_Instructions for the task:_ From the listing below, reproduce exactly the lines starting with the one with "index pip: (689, 384)" and going on through the one with "middle pip: (411, 426)", both ends kept. No picture is copied.

_Given information:_
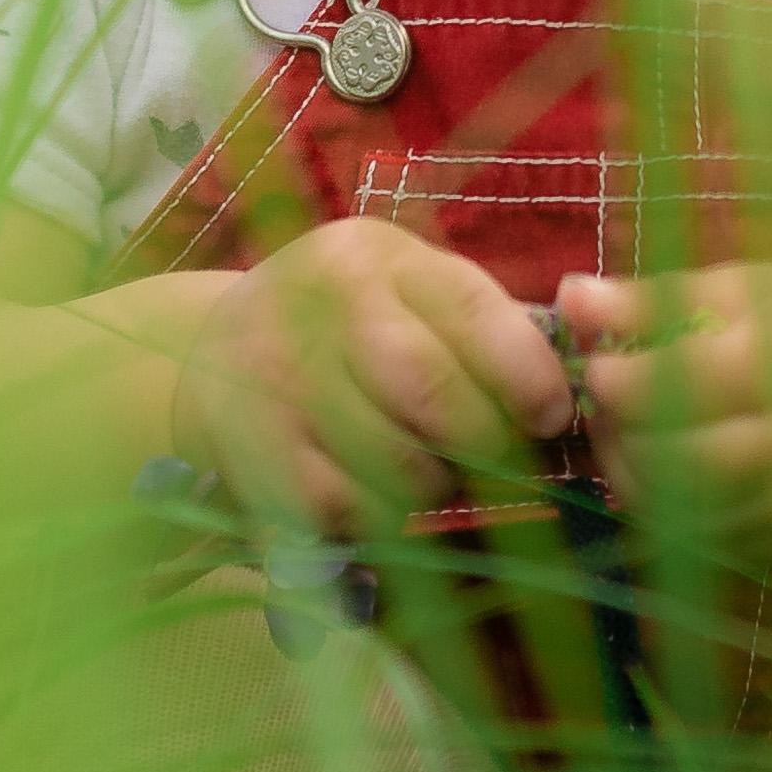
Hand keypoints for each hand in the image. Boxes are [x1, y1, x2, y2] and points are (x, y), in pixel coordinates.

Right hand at [173, 219, 572, 536]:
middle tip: (503, 460)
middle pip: (429, 390)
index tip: (553, 415)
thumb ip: (471, 323)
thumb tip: (563, 396)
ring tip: (436, 471)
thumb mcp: (397, 288)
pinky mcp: (257, 455)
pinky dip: (381, 513)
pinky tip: (378, 489)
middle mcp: (320, 308)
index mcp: (372, 257)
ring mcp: (280, 383)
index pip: (470, 308)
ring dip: (436, 483)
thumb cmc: (338, 323)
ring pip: (394, 460)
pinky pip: (349, 506)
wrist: (207, 354)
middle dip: (485, 440)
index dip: (525, 372)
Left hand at [556, 261, 771, 548]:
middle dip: (622, 438)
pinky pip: (713, 544)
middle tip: (601, 409)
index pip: (689, 384)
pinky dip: (671, 516)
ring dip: (636, 480)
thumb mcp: (755, 290)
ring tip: (623, 439)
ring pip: (692, 515)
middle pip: (684, 461)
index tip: (599, 365)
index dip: (625, 381)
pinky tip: (661, 476)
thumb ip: (659, 298)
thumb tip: (571, 295)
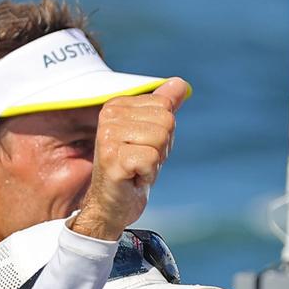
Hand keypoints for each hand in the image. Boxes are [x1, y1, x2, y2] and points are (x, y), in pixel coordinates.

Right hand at [71, 80, 190, 239]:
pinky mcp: (112, 159)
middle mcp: (108, 116)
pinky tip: (134, 177)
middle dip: (162, 147)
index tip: (145, 146)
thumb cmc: (133, 168)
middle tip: (142, 160)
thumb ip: (165, 106)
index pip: (165, 107)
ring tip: (137, 168)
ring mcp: (108, 137)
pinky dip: (149, 173)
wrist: (112, 205)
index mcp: (117, 105)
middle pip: (166, 121)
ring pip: (160, 138)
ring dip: (155, 160)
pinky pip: (152, 158)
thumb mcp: (152, 133)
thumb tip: (181, 83)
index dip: (164, 132)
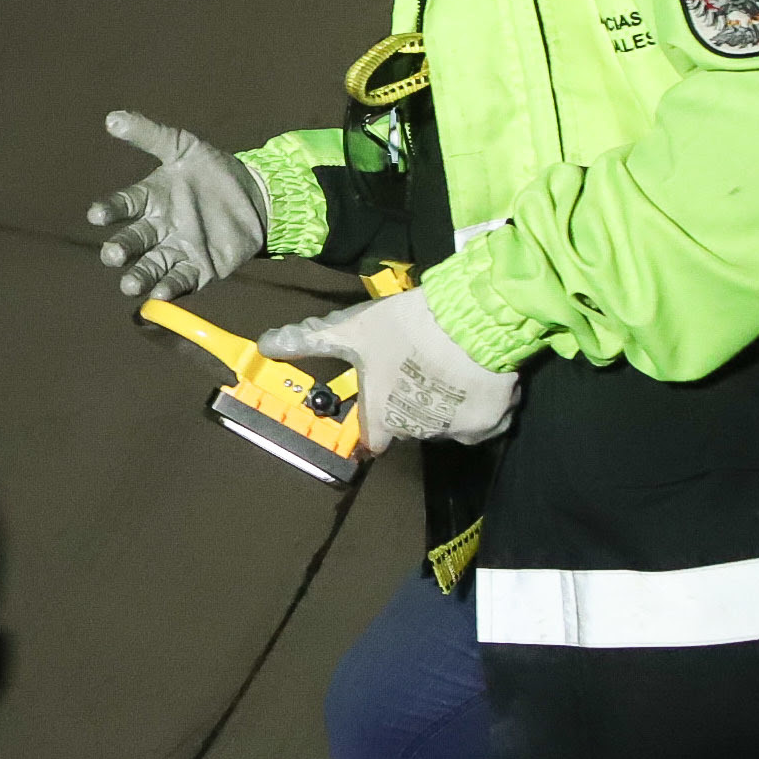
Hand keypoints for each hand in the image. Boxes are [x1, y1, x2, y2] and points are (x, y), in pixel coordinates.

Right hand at [85, 111, 268, 302]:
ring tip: (129, 285)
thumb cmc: (213, 172)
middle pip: (133, 241)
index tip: (96, 214)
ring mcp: (178, 250)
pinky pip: (181, 281)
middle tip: (113, 254)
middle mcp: (158, 227)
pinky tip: (160, 294)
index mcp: (151, 198)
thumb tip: (112, 118)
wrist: (256, 195)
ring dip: (139, 276)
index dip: (110, 210)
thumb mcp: (183, 147)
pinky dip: (169, 288)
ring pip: (151, 266)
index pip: (124, 205)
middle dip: (121, 248)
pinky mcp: (200, 269)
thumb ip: (149, 135)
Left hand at [258, 287, 520, 450]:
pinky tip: (477, 377)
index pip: (373, 440)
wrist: (475, 318)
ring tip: (449, 367)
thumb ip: (310, 340)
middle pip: (411, 426)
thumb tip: (265, 345)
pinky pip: (485, 421)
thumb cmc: (406, 327)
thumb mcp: (351, 329)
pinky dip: (482, 406)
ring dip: (446, 403)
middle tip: (417, 369)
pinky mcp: (493, 422)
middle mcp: (418, 433)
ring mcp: (457, 431)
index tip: (379, 405)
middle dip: (412, 404)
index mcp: (383, 417)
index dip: (374, 423)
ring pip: (448, 422)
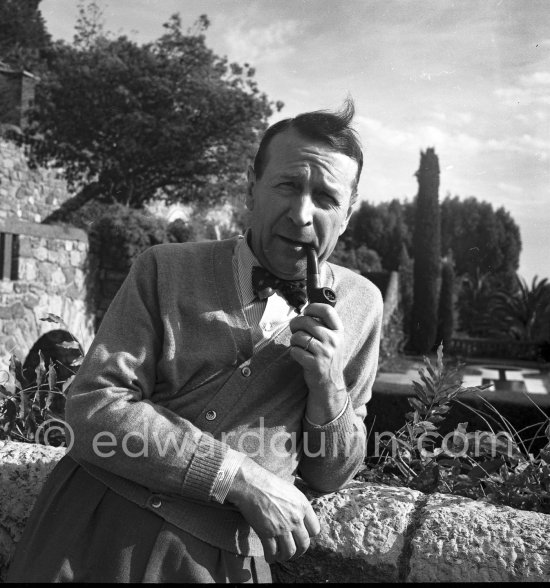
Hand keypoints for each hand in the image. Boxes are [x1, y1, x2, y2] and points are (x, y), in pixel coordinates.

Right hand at [226, 457, 319, 562]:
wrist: (252, 484)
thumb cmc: (269, 484)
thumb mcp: (291, 491)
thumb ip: (298, 506)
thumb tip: (300, 517)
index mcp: (303, 506)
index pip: (315, 530)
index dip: (308, 535)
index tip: (301, 536)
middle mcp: (296, 519)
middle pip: (304, 544)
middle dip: (299, 551)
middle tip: (293, 552)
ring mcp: (282, 527)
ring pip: (290, 552)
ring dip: (285, 557)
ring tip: (281, 556)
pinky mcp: (267, 533)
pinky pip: (272, 552)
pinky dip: (271, 558)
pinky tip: (269, 557)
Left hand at [289, 303, 347, 423]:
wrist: (330, 383)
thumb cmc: (327, 358)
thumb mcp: (333, 340)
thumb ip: (323, 325)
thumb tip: (305, 310)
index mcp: (338, 332)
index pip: (327, 310)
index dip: (312, 307)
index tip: (305, 311)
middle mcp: (333, 340)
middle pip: (307, 321)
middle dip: (295, 324)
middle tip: (294, 329)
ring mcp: (325, 353)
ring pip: (299, 336)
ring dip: (293, 340)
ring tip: (298, 345)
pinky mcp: (315, 364)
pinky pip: (295, 351)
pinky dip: (293, 352)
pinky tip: (299, 355)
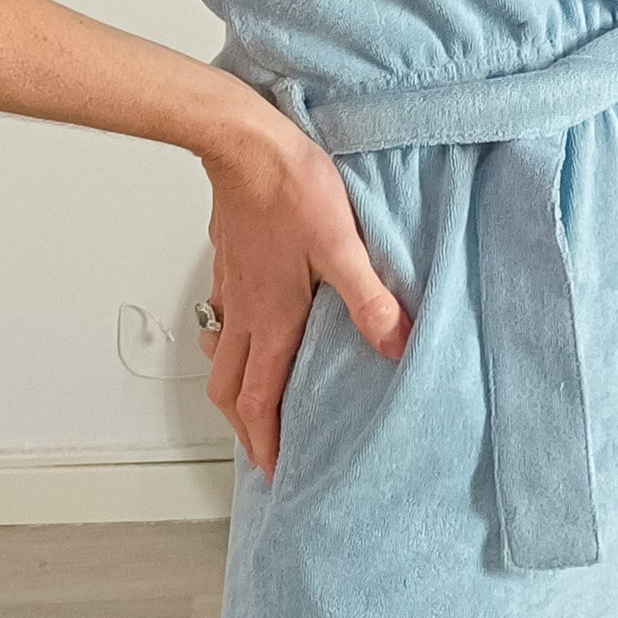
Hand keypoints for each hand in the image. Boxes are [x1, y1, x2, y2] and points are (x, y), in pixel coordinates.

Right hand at [195, 109, 411, 479]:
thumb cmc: (291, 190)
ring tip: (250, 399)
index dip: (263, 443)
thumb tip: (397, 348)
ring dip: (231, 385)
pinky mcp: (227, 259)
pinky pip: (220, 315)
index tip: (272, 472)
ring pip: (219, 354)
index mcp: (270, 321)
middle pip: (228, 389)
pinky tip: (246, 326)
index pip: (258, 401)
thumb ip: (370, 302)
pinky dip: (228, 339)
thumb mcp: (343, 248)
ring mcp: (230, 286)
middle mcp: (243, 312)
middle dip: (242, 427)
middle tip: (261, 448)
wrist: (245, 145)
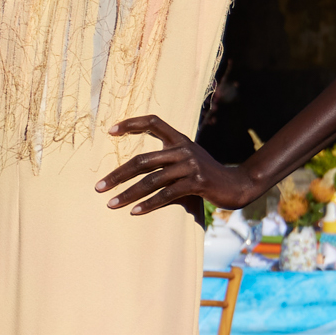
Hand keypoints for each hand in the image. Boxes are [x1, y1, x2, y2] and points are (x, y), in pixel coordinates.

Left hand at [97, 115, 261, 213]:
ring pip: (151, 180)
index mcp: (180, 139)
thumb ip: (167, 159)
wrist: (237, 185)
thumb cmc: (207, 174)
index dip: (132, 123)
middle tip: (99, 187)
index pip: (153, 122)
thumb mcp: (188, 159)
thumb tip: (137, 166)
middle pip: (142, 160)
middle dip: (117, 174)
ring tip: (110, 204)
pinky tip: (134, 212)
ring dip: (128, 194)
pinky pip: (166, 194)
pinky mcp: (196, 182)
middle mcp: (183, 149)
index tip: (110, 131)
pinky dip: (148, 204)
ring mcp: (190, 165)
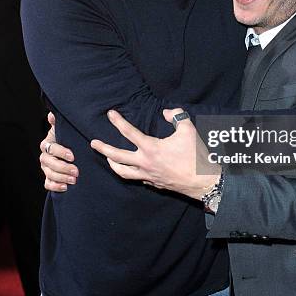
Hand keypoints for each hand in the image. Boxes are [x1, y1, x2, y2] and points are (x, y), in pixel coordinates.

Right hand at [39, 112, 78, 191]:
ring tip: (74, 180)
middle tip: (76, 171)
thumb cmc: (68, 138)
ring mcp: (46, 168)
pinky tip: (65, 187)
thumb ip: (59, 123)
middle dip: (63, 168)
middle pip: (49, 163)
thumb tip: (52, 115)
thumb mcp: (65, 129)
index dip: (61, 152)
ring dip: (61, 178)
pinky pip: (47, 184)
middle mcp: (44, 156)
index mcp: (47, 144)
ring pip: (49, 174)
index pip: (51, 148)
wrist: (71, 151)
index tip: (73, 156)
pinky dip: (55, 187)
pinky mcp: (49, 178)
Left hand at [90, 108, 220, 200]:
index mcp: (151, 148)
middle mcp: (145, 163)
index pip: (129, 132)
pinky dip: (131, 172)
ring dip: (113, 164)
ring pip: (123, 172)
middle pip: (117, 156)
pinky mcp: (153, 183)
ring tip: (107, 158)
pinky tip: (132, 169)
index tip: (110, 114)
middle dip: (103, 149)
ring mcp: (147, 175)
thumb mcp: (188, 129)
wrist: (202, 181)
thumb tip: (167, 112)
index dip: (118, 122)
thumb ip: (177, 116)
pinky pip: (137, 178)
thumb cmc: (195, 155)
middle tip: (93, 143)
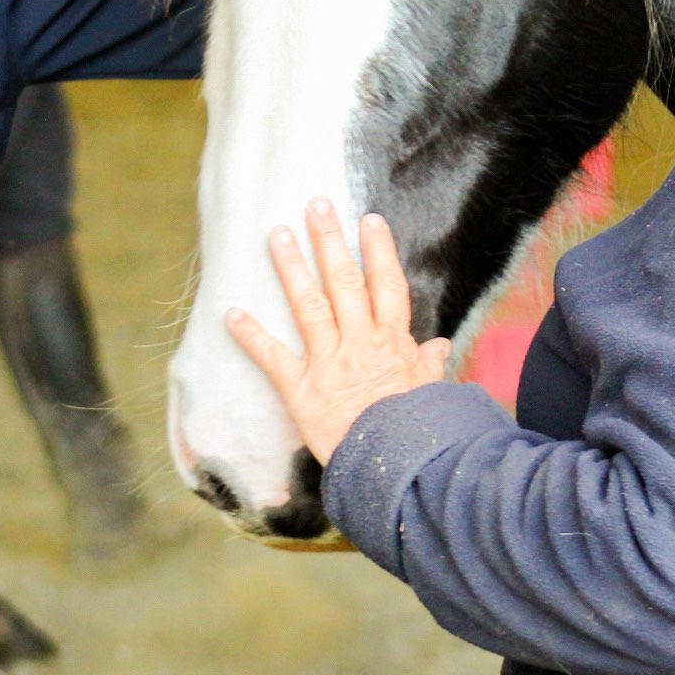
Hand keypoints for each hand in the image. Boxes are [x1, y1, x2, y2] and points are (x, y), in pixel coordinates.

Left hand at [227, 200, 452, 465]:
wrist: (394, 469)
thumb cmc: (416, 433)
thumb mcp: (429, 395)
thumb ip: (430, 366)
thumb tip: (441, 345)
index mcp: (392, 344)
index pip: (386, 286)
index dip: (378, 251)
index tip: (369, 220)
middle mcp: (360, 344)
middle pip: (345, 282)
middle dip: (329, 241)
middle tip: (315, 204)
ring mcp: (329, 364)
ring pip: (310, 306)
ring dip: (292, 268)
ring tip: (277, 235)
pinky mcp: (302, 391)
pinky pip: (274, 359)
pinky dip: (252, 336)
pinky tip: (233, 313)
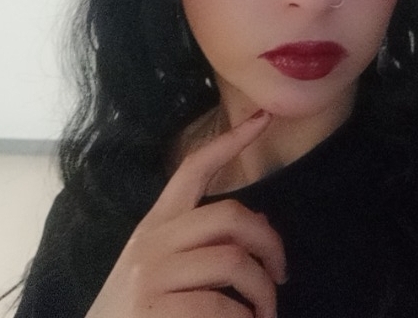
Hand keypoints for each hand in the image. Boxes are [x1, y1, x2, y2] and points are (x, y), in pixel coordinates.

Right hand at [86, 110, 286, 317]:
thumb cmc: (138, 312)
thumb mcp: (161, 268)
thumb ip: (203, 242)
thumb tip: (259, 222)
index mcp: (155, 226)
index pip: (193, 169)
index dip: (231, 142)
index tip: (264, 118)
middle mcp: (152, 243)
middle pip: (230, 215)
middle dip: (269, 244)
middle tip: (280, 274)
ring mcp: (152, 276)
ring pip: (234, 261)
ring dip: (263, 293)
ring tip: (263, 314)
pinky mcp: (156, 311)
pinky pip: (223, 307)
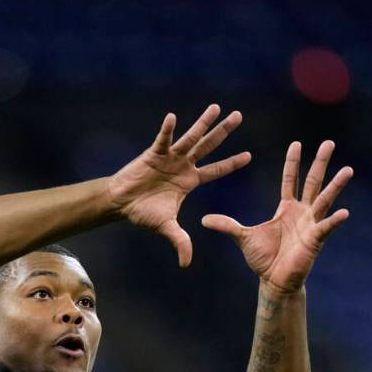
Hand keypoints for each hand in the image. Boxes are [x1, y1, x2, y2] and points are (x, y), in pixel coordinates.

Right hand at [107, 105, 249, 266]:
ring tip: (216, 107)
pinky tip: (172, 117)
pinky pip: (162, 140)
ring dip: (203, 122)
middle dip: (224, 131)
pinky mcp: (153, 153)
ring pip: (190, 137)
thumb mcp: (166, 227)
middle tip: (239, 115)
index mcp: (190, 181)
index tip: (250, 155)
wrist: (121, 202)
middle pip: (209, 145)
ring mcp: (170, 157)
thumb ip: (180, 241)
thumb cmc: (144, 212)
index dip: (232, 163)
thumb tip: (186, 264)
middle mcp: (183, 165)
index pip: (217, 170)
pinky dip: (167, 130)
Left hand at [202, 141, 351, 292]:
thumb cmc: (263, 259)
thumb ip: (226, 225)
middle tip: (329, 142)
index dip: (293, 162)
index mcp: (286, 208)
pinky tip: (344, 212)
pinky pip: (326, 228)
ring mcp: (311, 225)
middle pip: (312, 181)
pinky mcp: (315, 240)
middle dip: (320, 162)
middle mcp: (302, 212)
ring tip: (348, 169)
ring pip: (325, 200)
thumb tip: (204, 219)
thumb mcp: (242, 237)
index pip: (290, 179)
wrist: (274, 281)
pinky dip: (334, 221)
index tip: (296, 143)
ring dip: (336, 185)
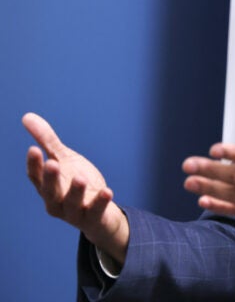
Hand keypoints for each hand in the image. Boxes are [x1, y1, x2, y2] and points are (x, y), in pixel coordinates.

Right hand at [23, 113, 128, 263]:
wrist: (99, 213)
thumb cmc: (75, 183)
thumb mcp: (64, 159)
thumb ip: (47, 141)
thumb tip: (27, 117)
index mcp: (48, 187)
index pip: (36, 177)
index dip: (34, 165)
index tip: (33, 149)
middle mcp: (57, 201)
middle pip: (50, 192)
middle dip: (51, 178)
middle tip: (52, 163)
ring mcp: (74, 212)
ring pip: (72, 204)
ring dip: (75, 192)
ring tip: (80, 178)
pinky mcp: (93, 218)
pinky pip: (96, 212)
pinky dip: (100, 203)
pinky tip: (107, 191)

_The answer:_
index pip: (689, 384)
pinky dip: (671, 516)
ring dip: (636, 480)
thumb mcp: (755, 290)
ring tip: (623, 439)
ring pip: (692, 515)
middle pip: (684, 461)
index tip: (599, 365)
index dip: (625, 381)
pinky tip: (661, 476)
thumb ip: (659, 298)
thumb tip: (571, 295)
Hand keypoints for each hand in the image. Boxes are [x1, y1, x2, y2] and points are (x, y), in pixel coordinates.

Right hand at [71, 80, 190, 239]:
pinky mcp: (112, 159)
middle mcp: (108, 116)
pinky tip: (134, 177)
middle dip: (162, 147)
index tip: (145, 146)
thumb cmc: (133, 168)
middle tip: (142, 160)
thumb ip: (165, 106)
index pip: (165, 107)
ring tip: (137, 168)
ring mcp: (108, 137)
pinky dip: (149, 173)
wrist: (112, 205)
index mcp: (117, 105)
middle pip: (166, 121)
ring pip: (160, 138)
ring dip: (155, 160)
pinky pip: (152, 158)
thumb mcp: (152, 133)
thumb tip: (181, 83)
index dip: (164, 132)
Hand keypoints for each hand in the image. Boxes are [x1, y1, x2, y2] and points are (x, y), in pixel coordinates.

Right hand at [85, 111, 268, 302]:
ring tip: (129, 285)
thumb cmc: (213, 172)
middle pip: (133, 241)
index tip: (96, 214)
ring mcp: (178, 250)
pinky pip: (181, 281)
middle tip: (113, 254)
middle mcp: (158, 227)
pinky tip: (160, 294)
index mcp: (151, 198)
thumb tip: (112, 118)
wrist: (256, 195)
ring dip: (139, 276)
index dip: (110, 210)
thumb mcp: (183, 147)
pinky dip: (169, 288)
ring pip: (151, 266)
index pip: (124, 205)
middle dip: (121, 248)
pinky mcp: (200, 269)
thumb ip: (149, 135)
Left hand at [258, 287, 520, 450]:
pinky tip: (477, 377)
index pip: (373, 440)
wrist: (475, 318)
ring tip: (449, 367)
thumb ip: (310, 340)
middle pip: (411, 426)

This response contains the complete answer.